Üstün Dökmen'in Kelebekler ve İnsanlar romanı, beni farklı dünyalara sürükleyen, yepyeni bakış açıları kazandıran ve duygularımın derinliklerine inmemi sağlayan bir eser oldu. Kitap, iki farklı evrende (Kelebekler Ülkesi ve İnsan Dünyası) geçiyor ve birbirleriyle kesişen hikayelerden oluşuyor.
Kelebekler Ülkesi'nde, kanat çırpışlarıyla gökyüzünü süsleyen, rengarenk kelebeklerin yaşamlarını takip ettim. Onların masum dünyası, hırs ve açgözlülükten uzak, sevgi ve dayanışmayla doluydu. Özellikle Alaimisema ve Kermen adlı kelebeklerin hikayesi, beni çok etkiledi.
Umay ve Gökhan adında iki engelli gencin hikayesini okuduğumda ister istemez empati yapmaya çalıştım. Toplumun önyargıları ve zorluklarla mücadele eden bu iki gencin hikayesi, hem hüzünlü hem de umut vericiydi.
Kelebekler ve İnsanlar, sadece bir roman olmanın ötesinde, varoluş, sevgi, umut ve önyargılar üzerine derin düşüncelere sevk eden bir eser. Üstün Dökmen, yalın ve akıcı diliyle beni etkiledi. Kitapta yer alan semboller ve metaforlar, hikayenin derinliğini katlıyor ve farklı yorumlara açık hale getiriyor.
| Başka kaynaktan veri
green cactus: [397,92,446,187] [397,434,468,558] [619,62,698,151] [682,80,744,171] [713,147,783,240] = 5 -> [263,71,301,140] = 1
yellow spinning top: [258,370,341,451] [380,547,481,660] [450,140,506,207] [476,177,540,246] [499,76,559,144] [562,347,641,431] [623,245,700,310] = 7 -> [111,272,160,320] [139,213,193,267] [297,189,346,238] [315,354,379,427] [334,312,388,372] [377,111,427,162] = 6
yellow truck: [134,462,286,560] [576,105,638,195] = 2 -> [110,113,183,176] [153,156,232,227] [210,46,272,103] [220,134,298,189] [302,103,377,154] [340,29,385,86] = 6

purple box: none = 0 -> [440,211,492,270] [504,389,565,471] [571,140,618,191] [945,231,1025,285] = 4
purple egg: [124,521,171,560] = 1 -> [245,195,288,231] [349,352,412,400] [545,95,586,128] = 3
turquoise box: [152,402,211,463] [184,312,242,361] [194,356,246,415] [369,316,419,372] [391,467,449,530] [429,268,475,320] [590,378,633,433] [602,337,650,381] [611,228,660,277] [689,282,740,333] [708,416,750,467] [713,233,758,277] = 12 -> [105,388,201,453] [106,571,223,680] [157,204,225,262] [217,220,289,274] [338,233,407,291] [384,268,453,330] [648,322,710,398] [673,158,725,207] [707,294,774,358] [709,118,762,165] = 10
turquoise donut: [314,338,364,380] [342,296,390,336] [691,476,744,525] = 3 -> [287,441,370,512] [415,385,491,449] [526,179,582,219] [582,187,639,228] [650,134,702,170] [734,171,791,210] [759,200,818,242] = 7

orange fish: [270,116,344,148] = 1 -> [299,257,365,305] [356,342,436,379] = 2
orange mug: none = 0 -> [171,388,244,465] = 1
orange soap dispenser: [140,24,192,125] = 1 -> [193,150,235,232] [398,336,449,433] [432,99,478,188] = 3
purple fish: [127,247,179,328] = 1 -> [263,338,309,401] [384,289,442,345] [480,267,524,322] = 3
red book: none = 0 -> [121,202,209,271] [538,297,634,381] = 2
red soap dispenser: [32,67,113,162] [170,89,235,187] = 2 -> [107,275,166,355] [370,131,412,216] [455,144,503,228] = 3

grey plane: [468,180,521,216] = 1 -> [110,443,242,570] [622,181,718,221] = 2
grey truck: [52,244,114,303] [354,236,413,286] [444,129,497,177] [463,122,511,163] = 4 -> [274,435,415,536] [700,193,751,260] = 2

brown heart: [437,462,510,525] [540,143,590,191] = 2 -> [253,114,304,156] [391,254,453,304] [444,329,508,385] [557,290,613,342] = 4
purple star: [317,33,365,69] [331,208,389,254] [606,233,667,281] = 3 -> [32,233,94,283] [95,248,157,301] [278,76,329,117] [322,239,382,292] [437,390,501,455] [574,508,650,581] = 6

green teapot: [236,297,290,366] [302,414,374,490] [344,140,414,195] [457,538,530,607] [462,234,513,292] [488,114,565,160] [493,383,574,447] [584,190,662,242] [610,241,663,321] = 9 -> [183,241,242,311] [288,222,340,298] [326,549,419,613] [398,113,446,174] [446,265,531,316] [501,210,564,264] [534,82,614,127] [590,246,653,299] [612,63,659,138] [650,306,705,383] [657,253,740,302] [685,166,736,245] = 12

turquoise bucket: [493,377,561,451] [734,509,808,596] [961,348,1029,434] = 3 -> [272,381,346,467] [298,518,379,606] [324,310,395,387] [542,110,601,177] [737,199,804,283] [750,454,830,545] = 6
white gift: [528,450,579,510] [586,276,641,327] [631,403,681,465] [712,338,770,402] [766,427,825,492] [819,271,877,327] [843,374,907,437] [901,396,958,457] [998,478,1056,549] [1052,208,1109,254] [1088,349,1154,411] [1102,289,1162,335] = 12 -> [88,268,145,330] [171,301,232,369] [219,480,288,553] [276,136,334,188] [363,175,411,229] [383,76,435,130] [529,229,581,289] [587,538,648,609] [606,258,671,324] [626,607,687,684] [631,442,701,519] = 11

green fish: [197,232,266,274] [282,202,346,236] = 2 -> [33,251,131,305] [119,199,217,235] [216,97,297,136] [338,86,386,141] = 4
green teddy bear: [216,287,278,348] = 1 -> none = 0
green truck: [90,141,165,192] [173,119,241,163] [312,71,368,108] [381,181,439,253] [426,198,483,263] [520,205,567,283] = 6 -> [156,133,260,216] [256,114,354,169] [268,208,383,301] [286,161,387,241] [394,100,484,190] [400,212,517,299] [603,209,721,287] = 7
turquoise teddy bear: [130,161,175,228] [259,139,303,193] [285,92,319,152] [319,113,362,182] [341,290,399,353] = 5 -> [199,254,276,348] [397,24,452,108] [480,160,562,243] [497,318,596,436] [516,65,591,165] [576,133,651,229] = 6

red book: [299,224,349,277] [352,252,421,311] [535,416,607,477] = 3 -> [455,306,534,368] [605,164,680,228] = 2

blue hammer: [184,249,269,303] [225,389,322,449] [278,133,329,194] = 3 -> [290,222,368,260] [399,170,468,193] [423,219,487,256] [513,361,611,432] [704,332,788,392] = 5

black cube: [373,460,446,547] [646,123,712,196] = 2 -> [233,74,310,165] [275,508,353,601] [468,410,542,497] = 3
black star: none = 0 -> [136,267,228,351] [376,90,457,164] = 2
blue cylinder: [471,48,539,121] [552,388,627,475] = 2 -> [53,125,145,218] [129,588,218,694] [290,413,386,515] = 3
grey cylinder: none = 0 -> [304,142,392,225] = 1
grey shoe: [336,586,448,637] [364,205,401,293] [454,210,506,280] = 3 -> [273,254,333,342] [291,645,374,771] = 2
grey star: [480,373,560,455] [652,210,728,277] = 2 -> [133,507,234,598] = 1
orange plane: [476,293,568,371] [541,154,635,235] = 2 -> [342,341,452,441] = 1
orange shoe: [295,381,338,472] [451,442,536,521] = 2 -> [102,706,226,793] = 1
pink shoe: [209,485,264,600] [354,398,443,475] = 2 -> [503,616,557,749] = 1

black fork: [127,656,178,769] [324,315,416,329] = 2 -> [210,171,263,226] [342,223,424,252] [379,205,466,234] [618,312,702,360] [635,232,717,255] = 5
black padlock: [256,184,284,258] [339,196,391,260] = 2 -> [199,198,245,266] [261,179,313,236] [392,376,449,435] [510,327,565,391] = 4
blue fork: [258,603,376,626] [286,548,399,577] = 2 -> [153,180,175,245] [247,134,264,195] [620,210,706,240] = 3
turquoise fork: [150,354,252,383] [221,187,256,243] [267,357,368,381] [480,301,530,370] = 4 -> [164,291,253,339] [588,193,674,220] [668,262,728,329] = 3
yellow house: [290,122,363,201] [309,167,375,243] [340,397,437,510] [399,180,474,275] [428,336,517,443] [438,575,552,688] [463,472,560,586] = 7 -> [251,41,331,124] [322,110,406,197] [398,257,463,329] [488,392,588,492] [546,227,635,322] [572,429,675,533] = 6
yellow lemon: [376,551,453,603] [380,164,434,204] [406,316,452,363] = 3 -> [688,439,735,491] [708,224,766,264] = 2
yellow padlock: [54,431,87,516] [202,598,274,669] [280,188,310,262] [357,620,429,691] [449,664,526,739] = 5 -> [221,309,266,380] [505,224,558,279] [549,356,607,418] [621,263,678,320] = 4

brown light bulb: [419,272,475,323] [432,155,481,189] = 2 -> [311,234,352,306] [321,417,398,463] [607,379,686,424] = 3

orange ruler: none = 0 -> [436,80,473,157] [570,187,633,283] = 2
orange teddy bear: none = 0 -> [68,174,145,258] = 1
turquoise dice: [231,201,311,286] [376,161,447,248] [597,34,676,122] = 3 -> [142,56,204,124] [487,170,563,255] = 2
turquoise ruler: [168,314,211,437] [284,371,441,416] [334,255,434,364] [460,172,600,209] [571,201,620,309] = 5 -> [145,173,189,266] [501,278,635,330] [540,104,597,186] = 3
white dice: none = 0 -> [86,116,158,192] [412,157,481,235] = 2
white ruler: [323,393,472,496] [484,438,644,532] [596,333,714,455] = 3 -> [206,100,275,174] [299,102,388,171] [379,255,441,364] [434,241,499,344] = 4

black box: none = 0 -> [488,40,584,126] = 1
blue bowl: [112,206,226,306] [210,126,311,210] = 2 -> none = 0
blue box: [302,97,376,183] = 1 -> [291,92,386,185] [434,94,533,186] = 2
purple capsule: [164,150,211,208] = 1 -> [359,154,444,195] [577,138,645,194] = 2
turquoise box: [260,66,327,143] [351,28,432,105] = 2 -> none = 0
Kelebekler ve İnsanlar'ı okurken, kendi hayatımı ve duygularımı sorgulamaya başladım. Sevginin ve umudun ne kadar önemli olduğunu, önyargıların yıkılması gerektiğini ve her canlının değerli olduğunu bir kez daha anladım. Bu kitap, beni duygusal bir yolculuğa çıkardı ve bende iz bırakan eserler arasında yer aldı diyebilirim.